(Record extracts Opens)
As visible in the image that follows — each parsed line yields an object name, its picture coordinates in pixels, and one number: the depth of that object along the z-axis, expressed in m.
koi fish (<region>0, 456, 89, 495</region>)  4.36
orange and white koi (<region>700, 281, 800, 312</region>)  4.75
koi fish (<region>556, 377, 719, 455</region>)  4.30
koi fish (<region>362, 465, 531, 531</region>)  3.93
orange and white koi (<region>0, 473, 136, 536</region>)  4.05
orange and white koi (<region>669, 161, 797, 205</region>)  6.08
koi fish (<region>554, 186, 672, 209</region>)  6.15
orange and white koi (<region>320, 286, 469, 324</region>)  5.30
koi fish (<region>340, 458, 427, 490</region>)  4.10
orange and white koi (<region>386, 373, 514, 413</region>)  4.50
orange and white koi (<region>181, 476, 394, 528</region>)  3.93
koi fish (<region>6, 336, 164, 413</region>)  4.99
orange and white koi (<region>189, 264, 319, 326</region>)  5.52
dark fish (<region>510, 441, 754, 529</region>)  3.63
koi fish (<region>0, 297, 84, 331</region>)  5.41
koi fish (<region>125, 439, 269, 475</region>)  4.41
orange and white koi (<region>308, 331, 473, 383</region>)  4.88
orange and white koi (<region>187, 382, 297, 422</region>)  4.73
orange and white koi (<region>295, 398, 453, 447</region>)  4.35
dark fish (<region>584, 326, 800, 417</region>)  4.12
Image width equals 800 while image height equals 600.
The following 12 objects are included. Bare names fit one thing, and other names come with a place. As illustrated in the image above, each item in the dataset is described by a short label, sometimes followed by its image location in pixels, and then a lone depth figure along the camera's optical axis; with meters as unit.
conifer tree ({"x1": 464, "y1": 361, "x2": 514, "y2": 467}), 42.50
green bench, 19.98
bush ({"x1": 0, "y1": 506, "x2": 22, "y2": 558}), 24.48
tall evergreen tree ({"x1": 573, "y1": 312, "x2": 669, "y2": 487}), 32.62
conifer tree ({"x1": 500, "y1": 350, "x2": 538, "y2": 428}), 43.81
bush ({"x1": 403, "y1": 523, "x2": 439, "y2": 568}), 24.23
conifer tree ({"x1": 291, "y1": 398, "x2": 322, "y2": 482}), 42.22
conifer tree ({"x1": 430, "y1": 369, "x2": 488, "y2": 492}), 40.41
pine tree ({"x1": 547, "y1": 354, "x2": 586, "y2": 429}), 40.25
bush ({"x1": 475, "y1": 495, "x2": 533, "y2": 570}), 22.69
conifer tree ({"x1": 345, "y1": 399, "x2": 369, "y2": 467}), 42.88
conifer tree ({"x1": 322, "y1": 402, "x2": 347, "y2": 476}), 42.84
(Record extracts Closes)
Exercise description: Each entry needs to be written out again, exactly as given.

Solution to this exercise:
As visible in the image that follows — each parsed line yields an object name, its picture coordinates in pixels, and one number: the depth of that object along the z-axis, expressed in m.
koi fish (<region>0, 456, 89, 495</region>)  4.36
orange and white koi (<region>700, 281, 800, 312</region>)  4.75
koi fish (<region>556, 377, 719, 455</region>)  4.30
koi fish (<region>362, 465, 531, 531</region>)  3.93
orange and white koi (<region>0, 473, 136, 536</region>)  4.05
orange and white koi (<region>669, 161, 797, 205</region>)  6.08
koi fish (<region>554, 186, 672, 209</region>)  6.15
orange and white koi (<region>320, 286, 469, 324</region>)  5.30
koi fish (<region>340, 458, 427, 490</region>)  4.10
orange and white koi (<region>386, 373, 514, 413</region>)  4.50
orange and white koi (<region>181, 476, 394, 528</region>)  3.93
koi fish (<region>6, 336, 164, 413</region>)  4.99
orange and white koi (<region>189, 264, 319, 326</region>)  5.52
dark fish (<region>510, 441, 754, 529</region>)  3.63
koi fish (<region>0, 297, 84, 331</region>)  5.41
koi fish (<region>125, 439, 269, 475</region>)  4.41
orange and white koi (<region>308, 331, 473, 383</region>)  4.88
orange and white koi (<region>187, 382, 297, 422</region>)  4.73
orange and white koi (<region>295, 398, 453, 447</region>)  4.35
dark fish (<region>584, 326, 800, 417</region>)  4.12
Image width equals 800 while image height equals 600.
The following 12 objects are included. Bare names fit one thing, and other names come with a place. As illustrated in the image above, each item in the dataset is described by a short label, sometimes followed by its image location in pixels, and then a lone depth figure along the camera's optical axis; with meters as unit.
conifer tree ({"x1": 464, "y1": 361, "x2": 514, "y2": 467}), 42.50
green bench, 19.98
bush ({"x1": 0, "y1": 506, "x2": 22, "y2": 558}), 24.48
tall evergreen tree ({"x1": 573, "y1": 312, "x2": 669, "y2": 487}), 32.62
conifer tree ({"x1": 500, "y1": 350, "x2": 538, "y2": 428}), 43.81
bush ({"x1": 403, "y1": 523, "x2": 439, "y2": 568}), 24.23
conifer tree ({"x1": 291, "y1": 398, "x2": 322, "y2": 482}), 42.22
conifer tree ({"x1": 430, "y1": 369, "x2": 488, "y2": 492}), 40.41
pine tree ({"x1": 547, "y1": 354, "x2": 586, "y2": 429}), 40.25
bush ({"x1": 475, "y1": 495, "x2": 533, "y2": 570}), 22.69
conifer tree ({"x1": 345, "y1": 399, "x2": 369, "y2": 467}), 42.88
conifer tree ({"x1": 322, "y1": 402, "x2": 347, "y2": 476}), 42.84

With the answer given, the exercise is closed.